Vandals spray anti-Native slogan on Juneau-Douglas High School wall

Acronym has been variously interpreted to mean 'Kill All Natives' and 'Kids Across the Nation'

Posted: Sunday, February 22, 2004

Vandals painted a cryptic acronym generally regarded to be derogatory to Alaska Natives on an outside wall of Juneau-Douglas High School late Thursday night.

A school custodian noticed the graffiti, which wasn't visible from the street, around 10:30 p.m., said Assistant Principal Dale Staley. By mid-morning Friday, the three phrases had been painted over. School administration and police said they didn't know exactly what the graffiti had said, but red letters several feet high that showed through one of the patches of paint read: "KAN'S BACK!"

The meaning of KAN varies depending on whom you ask. JDHS sophomore Troy Tangney, 15, who says he knows the vandal, said it stands for "Kids Against Natives." Officer Paul Comolli of the Juneau Police Department said he's also heard the acronym stands for "Kids Across the Nation" or "Kill All Natives."

"Here at the high school, we're very concerned about it, whatever it means, because some of our students believe that it is derogatory and we can't tolerate that," Staley said.

KAN has been popping up around the school for just the last few weeks, scratched into bathroom stalls and scrawled on classroom desks and chairs, he said. Police say they believe it is related to violence between students that recently has occurred at the cemetery near the school.

Tangney said a friend of his told him he was planning to paint the graffiti earlier in the week.

"I think it's dumb. Everybody should just be friends," he said.

Junior Jeffrey Osborne, who is Tlingit, said he had not heard of KAN until some students brought it up earlier this month at a youth meeting at the Alaska Native Brotherhood Hall.

"I try not to pay attention to it. I can't stand racist people," Osborne said.

Osborne and several of his friends said they experience bad treatment they believe is racially motivated from some students, but that it tends to be the same group of people.
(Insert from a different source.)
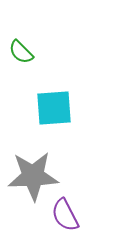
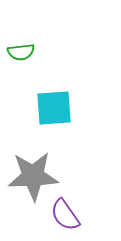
green semicircle: rotated 52 degrees counterclockwise
purple semicircle: rotated 8 degrees counterclockwise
Comolli said he has heard of more fights going on lately in the cemetery. But it's often difficult to distinguish truth from fiction in the rumor-ridden haze of high school society. Staley said students were talking on Friday about a fight that had allegedly occurred during lunch, but it turned out to be just a couple of students raising their voices at each other.

Comolli said white and Native teenagers fought Thursday in the cemetery. He heard of a fight last week involving a Native nonstudent who sought out a white male student he thought had racist views.

"If people respond with hatred and violence to try to fix hatred and violence, it spirals out of control," Comolli said.

Leilani Knight-McQueen, youth and family leadership specialist for Tlingit-Haida Central Council, said fights do happen. She was careful not to characterize them as gang-related, but said there was increasing organization among students.

"My bigger concern is that, while I can meet with the Native kids and the Native crew responds, who is defusing the white crew? While I'm defusing the Native kids, who's over there telling (the white kids) not to be violent?" Knight-McQueen said.

She said it's important to promote community rather than division.

"We're supporting a healthy, safe environment for everyone," she said.

Staley called the graffiti "unfortunate."